[Stored entries]
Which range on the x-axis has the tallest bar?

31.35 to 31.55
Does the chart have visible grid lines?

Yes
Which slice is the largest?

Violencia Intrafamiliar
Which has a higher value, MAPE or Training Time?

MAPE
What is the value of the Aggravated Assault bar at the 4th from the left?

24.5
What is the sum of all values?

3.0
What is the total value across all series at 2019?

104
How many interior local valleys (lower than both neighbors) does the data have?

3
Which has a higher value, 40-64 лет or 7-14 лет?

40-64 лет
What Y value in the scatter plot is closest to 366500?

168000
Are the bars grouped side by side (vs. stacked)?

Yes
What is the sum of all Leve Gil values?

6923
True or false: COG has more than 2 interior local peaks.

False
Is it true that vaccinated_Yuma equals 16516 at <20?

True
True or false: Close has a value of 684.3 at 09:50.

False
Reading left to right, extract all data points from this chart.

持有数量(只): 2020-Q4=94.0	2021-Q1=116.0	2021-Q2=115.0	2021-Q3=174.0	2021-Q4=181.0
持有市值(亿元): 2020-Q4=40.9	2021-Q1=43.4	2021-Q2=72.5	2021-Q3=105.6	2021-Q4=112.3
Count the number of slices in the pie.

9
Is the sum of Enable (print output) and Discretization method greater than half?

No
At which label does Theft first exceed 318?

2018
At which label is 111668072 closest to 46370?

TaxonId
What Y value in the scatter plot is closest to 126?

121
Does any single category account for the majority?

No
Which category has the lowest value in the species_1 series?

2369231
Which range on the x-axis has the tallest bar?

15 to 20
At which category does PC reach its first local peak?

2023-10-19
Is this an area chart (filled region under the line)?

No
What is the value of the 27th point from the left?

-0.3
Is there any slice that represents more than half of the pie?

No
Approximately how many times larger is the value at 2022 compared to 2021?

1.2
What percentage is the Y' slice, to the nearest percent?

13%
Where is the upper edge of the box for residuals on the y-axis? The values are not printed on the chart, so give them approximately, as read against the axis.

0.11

### [Task brief]
Could you rewrite all of the records with "scatter plot" swapped for "scatter chart" and everything else left unchanged?

### [Expected answer]
Which range on the x-axis has the tallest bar?

31.35 to 31.55
Does the chart have visible grid lines?

Yes
Which slice is the largest?

Violencia Intrafamiliar
Which has a higher value, MAPE or Training Time?

MAPE
What is the value of the Aggravated Assault bar at the 4th from the left?

24.5
What is the sum of all values?

3.0
What is the total value across all series at 2019?

104
How many interior local valleys (lower than both neighbors) does the data have?

3
Which has a higher value, 40-64 лет or 7-14 лет?

40-64 лет
What Y value in the scatter chart is closest to 366500?

168000
Are the bars grouped side by side (vs. stacked)?

Yes
What is the sum of all Leve Gil values?

6923
True or false: COG has more than 2 interior local peaks.

False
Is it true that vaccinated_Yuma equals 16516 at <20?

True
True or false: Close has a value of 684.3 at 09:50.

False
Reading left to right, extract all data points from this chart.

持有数量(只): 2020-Q4=94.0	2021-Q1=116.0	2021-Q2=115.0	2021-Q3=174.0	2021-Q4=181.0
持有市值(亿元): 2020-Q4=40.9	2021-Q1=43.4	2021-Q2=72.5	2021-Q3=105.6	2021-Q4=112.3
Count the number of slices in the pie.

9
Is the sum of Enable (print output) and Discretization method greater than half?

No
At which label does Theft first exceed 318?

2018
At which label is 111668072 closest to 46370?

TaxonId
What Y value in the scatter chart is closest to 126?

121
Does any single category account for the majority?

No
Which category has the lowest value in the species_1 series?

2369231
Which range on the x-axis has the tallest bar?

15 to 20
At which category does PC reach its first local peak?

2023-10-19
Is this an area chart (filled region under the line)?

No
What is the value of the 27th point from the left?

-0.3
Is there any slice that represents more than half of the pie?

No
Approximately how many times larger is the value at 2022 compared to 2021?

1.2
What percentage is the Y' slice, to the nearest percent?

13%
Where is the upper edge of the box for residuals on the y-axis? The values are not printed on the chart, so give them approximately, as read against the axis.

0.11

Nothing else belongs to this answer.